Stored entries:
--*--

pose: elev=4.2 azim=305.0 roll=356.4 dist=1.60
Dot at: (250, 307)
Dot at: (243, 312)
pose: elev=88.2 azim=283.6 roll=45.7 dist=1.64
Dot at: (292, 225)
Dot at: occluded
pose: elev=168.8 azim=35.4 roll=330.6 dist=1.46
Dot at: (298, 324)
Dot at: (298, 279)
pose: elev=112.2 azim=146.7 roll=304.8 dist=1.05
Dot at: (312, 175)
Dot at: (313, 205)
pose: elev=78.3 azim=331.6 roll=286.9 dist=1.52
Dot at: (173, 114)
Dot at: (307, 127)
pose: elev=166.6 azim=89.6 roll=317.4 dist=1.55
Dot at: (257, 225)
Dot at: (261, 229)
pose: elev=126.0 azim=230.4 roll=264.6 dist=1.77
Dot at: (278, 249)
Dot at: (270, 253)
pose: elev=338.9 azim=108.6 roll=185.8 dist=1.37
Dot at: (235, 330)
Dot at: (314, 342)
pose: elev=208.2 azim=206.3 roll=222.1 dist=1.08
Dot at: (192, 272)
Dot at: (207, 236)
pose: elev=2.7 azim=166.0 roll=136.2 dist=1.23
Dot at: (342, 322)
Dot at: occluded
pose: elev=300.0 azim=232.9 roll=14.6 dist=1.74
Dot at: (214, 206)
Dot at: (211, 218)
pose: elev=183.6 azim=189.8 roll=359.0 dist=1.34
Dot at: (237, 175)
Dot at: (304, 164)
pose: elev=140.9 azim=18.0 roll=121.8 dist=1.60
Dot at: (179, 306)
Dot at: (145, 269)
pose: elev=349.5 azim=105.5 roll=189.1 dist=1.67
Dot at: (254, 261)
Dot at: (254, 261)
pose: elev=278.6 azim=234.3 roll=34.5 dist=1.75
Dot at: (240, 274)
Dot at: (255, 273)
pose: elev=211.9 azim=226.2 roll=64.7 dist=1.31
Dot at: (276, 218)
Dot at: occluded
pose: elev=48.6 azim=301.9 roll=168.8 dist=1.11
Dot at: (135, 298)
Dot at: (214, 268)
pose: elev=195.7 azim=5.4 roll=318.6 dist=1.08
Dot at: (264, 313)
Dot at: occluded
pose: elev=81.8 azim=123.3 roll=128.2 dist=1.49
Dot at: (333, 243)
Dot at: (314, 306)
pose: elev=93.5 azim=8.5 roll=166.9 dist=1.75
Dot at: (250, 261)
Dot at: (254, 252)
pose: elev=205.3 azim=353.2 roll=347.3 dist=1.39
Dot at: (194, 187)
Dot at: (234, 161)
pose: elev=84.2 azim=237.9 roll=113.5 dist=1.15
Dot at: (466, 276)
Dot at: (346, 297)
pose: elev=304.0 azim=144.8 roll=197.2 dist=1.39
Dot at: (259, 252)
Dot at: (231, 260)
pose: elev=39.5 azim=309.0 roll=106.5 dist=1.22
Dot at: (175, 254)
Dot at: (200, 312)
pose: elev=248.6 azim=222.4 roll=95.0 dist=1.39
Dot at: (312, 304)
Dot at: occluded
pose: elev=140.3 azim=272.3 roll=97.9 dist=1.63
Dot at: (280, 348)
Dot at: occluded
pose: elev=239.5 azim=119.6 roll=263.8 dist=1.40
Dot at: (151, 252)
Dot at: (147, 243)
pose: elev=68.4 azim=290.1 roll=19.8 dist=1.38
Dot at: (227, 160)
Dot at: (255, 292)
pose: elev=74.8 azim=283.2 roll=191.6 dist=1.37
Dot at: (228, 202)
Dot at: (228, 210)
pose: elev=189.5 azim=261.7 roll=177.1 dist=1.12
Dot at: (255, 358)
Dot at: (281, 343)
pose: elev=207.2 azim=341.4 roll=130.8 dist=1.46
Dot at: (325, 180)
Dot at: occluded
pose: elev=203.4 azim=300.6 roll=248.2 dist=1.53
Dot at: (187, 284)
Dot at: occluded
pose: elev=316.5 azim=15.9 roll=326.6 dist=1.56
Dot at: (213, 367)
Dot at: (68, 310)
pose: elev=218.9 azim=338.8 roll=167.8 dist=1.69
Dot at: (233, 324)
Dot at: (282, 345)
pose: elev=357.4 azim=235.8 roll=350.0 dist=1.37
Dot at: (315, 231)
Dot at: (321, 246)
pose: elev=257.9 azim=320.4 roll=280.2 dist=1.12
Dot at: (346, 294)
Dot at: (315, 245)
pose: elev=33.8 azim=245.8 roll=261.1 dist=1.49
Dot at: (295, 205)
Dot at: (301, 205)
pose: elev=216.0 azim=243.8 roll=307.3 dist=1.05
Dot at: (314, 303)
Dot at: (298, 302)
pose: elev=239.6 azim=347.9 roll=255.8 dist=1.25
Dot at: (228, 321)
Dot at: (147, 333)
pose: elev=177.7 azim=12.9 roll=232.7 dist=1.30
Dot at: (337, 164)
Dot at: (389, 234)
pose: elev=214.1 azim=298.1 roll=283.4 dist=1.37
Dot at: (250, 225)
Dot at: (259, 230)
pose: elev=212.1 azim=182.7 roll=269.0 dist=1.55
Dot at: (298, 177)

--*--

Problem to work on: Copy out everything from the line containing "pose: elev=257.9 azim=320.4" through the end of the items, inclusive, leaving every line unchanged except the second "Dot at:" line under each pose. In those lines, multiply both coordinates by 1.4 and round to whole numbers, with halves rounding up.

Correct output:
pose: elev=257.9 azim=320.4 roll=280.2 dist=1.12
Dot at: (346, 294)
Dot at: (441, 343)
pose: elev=33.8 azim=245.8 roll=261.1 dist=1.49
Dot at: (295, 205)
Dot at: (421, 287)
pose: elev=216.0 azim=243.8 roll=307.3 dist=1.05
Dot at: (314, 303)
Dot at: (417, 423)
pose: elev=239.6 azim=347.9 roll=255.8 dist=1.25
Dot at: (228, 321)
Dot at: (206, 466)
pose: elev=177.7 azim=12.9 roll=232.7 dist=1.30
Dot at: (337, 164)
Dot at: (545, 328)
pose: elev=214.1 azim=298.1 roll=283.4 dist=1.37
Dot at: (250, 225)
Dot at: (363, 322)
pose: elev=212.1 azim=182.7 roll=269.0 dist=1.55
Dot at: (298, 177)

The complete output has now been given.